5. `topNByInOfficeTimeForTitle(n, title) -> list`
- Same as above, but only among workers whose **current title** matches `title`.
Define your output format (e.g., list of `(workerId, totalTime)`), and specify tie-breaking.
### 3) Promotions with deferred effect
6. `promote(workerId, newTitle, newSalary)`
- A promotion is allowed to be **applied only when the worker is out of the office**.
- If the worker is currently **in** the office, the promotion must be queued and will be applied **the next time the worker enters the office** (i.e., at the next start timestamp).
- Multiple promotions may be queued for the same worker, but **only the most recent queued promotion matters** (older queued promotions are discarded/overwritten).
### 4) Payroll query
7. `getPay(workerId, startTime, endTime) -> pay`
- Returns the worker’s **total pay earned within** the time window `[startTime, endTime)`.
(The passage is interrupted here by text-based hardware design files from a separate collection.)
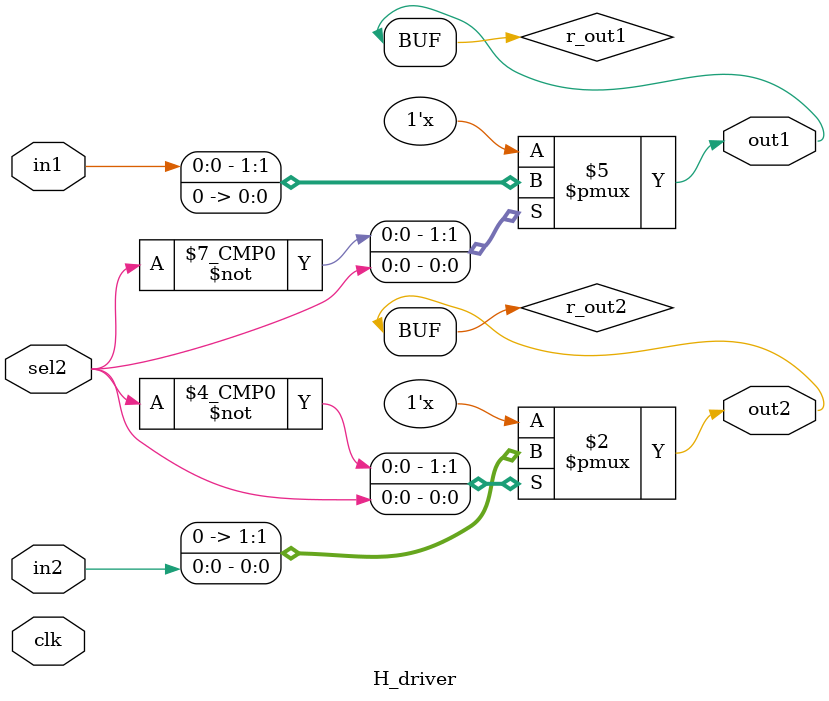
<source format=v>
module H_driver(
	input clk,
	input sel2,
	input in1,
	input in2,
	output out1,
	output out2
	);
	
	reg r_out1, r_out2;
	
	always @ (*) 
		begin
			case(sel2)
				0 : r_out1 <= in1; 
                1 : r_out1 <= 0;
            endcase
           	case(sel2)
				0 : r_out2 <= 0;
				1 : r_out2 <= in2;
			endcase
		end
	assign out1 = r_out1;
	assign out2 = r_out2;
	
endmodule 
</source>
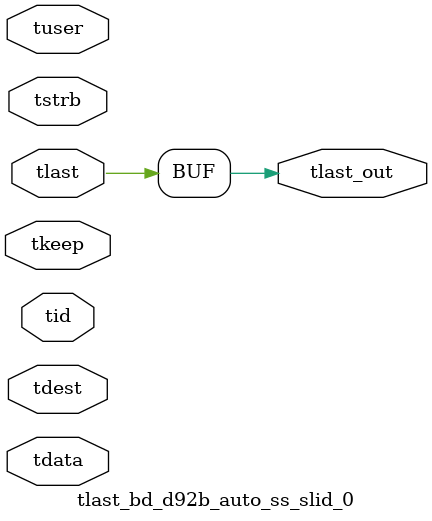
<source format=v>


`timescale 1ps/1ps

module tlast_bd_d92b_auto_ss_slid_0 #
(
parameter C_S_AXIS_TID_WIDTH   = 1,
parameter C_S_AXIS_TUSER_WIDTH = 0,
parameter C_S_AXIS_TDATA_WIDTH = 0,
parameter C_S_AXIS_TDEST_WIDTH = 0
)
(
input  [(C_S_AXIS_TID_WIDTH   == 0 ? 1 : C_S_AXIS_TID_WIDTH)-1:0       ] tid,
input  [(C_S_AXIS_TDATA_WIDTH == 0 ? 1 : C_S_AXIS_TDATA_WIDTH)-1:0     ] tdata,
input  [(C_S_AXIS_TUSER_WIDTH == 0 ? 1 : C_S_AXIS_TUSER_WIDTH)-1:0     ] tuser,
input  [(C_S_AXIS_TDEST_WIDTH == 0 ? 1 : C_S_AXIS_TDEST_WIDTH)-1:0     ] tdest,
input  [(C_S_AXIS_TDATA_WIDTH/8)-1:0 ] tkeep,
input  [(C_S_AXIS_TDATA_WIDTH/8)-1:0 ] tstrb,
input  [0:0]                                                             tlast,
output                                                                   tlast_out
);

assign tlast_out = {tlast};

endmodule


</source>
- Pay is computed as: for each in-office interval, take its overlap with `[startTime, endTime)` and multiply the overlap duration by the salary rate that was effective during that time.
- Promotions change the effective salary (and title) starting at the moment they are applied (per the deferred-effect rule above).
## Notes / constraints to clarify in your design
- Whether `registerTime` timestamps are guaranteed non-decreasing per worker.
- Whether incomplete intervals (worker currently in office) should be counted by `getTotalInOfficeTime` or `getPay`.
- How to handle unknown `workerId`, duplicate `addWorker`, and `startTime >= endTime`.
- Expected time complexity targets for each operation (especially `topN*` and `getPay`).
Quick Answer: This question evaluates skills in designing in-memory data structures and algorithms for temporal event handling, interval arithmetic, stateful toggles, deferred updates (queued promotions), ranking queries, and time-based payroll computation within the Coding & Algorithms domain.